David: There’s no standard, accepted developer tool chain for building AI agents. We’ve talked to developers inside little companies and inside huge brands. They’re trying to build AI agents, and they’re telling us that anything that is out there is just not working. Everyone is cobbling it together themselves.
Actually, funny story. We were talking to a developer inside a big, well-known consumer brand, and they were very excited about what we’re doing. They said, ‘Oh, I get it.’ It used to be that front end development was really hard and really fragmented. There were lots of different JavaScript toolkits. It was hard to get started. There was no paved path, and also it was impossible to share code between projects that were all done in different ways. And then Facebook started this project, first of all, to make their own experiences better for their thousands of developers. And then they open-sourced it, called React. React has completely revolutionized front-end development because you can start sharing components between companies, between projects. It’s a different way of thinking about development. But once you get it, it’s incredibly productive. That person said to us, ‘There has been no React moment for AI. I think you guys should do that.’ That is what we’re up to.
What’s also different about this is the probabilistic nature of the technology. How do you ensure that these agents will do what they’re supposed to do and not go off the rails?
David: We’ve personally built a bunch of agents, sat with developers who’ve been building agents.

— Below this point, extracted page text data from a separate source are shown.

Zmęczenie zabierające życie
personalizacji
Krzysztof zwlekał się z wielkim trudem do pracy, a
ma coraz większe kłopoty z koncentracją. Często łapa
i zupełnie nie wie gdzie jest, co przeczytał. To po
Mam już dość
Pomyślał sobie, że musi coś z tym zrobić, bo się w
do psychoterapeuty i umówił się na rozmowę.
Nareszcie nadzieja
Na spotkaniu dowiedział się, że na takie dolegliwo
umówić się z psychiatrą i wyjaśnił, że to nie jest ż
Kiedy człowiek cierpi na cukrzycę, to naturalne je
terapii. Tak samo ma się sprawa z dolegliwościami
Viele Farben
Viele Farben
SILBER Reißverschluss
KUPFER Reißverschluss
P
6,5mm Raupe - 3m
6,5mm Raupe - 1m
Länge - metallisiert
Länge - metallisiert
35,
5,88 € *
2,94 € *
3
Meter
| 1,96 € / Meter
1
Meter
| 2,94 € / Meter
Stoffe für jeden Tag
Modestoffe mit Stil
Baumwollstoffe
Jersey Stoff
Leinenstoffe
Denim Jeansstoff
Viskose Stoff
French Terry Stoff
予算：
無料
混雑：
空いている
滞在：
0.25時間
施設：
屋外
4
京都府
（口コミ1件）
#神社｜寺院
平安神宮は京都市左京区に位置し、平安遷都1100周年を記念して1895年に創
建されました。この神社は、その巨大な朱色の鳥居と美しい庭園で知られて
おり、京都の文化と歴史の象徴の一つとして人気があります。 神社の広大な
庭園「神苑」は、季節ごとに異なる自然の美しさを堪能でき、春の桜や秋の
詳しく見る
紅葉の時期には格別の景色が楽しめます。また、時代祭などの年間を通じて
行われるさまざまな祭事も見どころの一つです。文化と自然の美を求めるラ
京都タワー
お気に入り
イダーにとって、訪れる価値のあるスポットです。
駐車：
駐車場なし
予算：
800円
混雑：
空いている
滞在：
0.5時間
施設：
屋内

We’ve gotten a pretty good handle on how you can use the core of what we’ll build on our SDK to make sure that you have very dependable performance. This is possible, so we will help solve for that. It is also the case that some of the most sensitive things that you might want to do, we as a system will still make sure that users have the opportunity to say, ‘I want to approve those things.’ There’ll be certain actions where an agent can propose them to the core operating system to say, ‘Let’s present this deterministically to the user.’ We think that by combining those things, we’re going to be able to create great consumer experiences and also great developer productivity, which is important.
As we look at the capabilities of these models, is there a threshold of capability that they need to reach? Or do you think we’re already there?
David: A very core thesis of this company is that we don’t need to train our own foundation model. If you had set out to build a company like this two years ago or even 18 months ago, you would probably have concluded that you needed to. But what we’ve seen is that the rate of progress in the foundation models from the labs is such that it’s no longer necessary. We determine that both from our own experience and also from talking to a lot of AI experts. We’ve been very fortunate to be able to bring a bunch of amazing experts into our company as angel investors who are really our advisors, our brain trust. A good example would be [OpenAI co-founder] Andrej Karpathy.
The core thesis is that the capability of the current models is actually good enough for us to unlock real consumer value. As those models continue to get better, which I believe they will, this system gets even better over time. Even if they get uber capable, you actually still need a system like this. You need the ability for developers out there to be able to engage with it. You need the ability for consumers to have their context understood somewhere so that it can marshal all of these amazing agents that might exist for them. We believe it’s good enough today, and we believe it gets better as those fundamental foundation model providers get better. And even if there is perfect AGI, you still need this platform.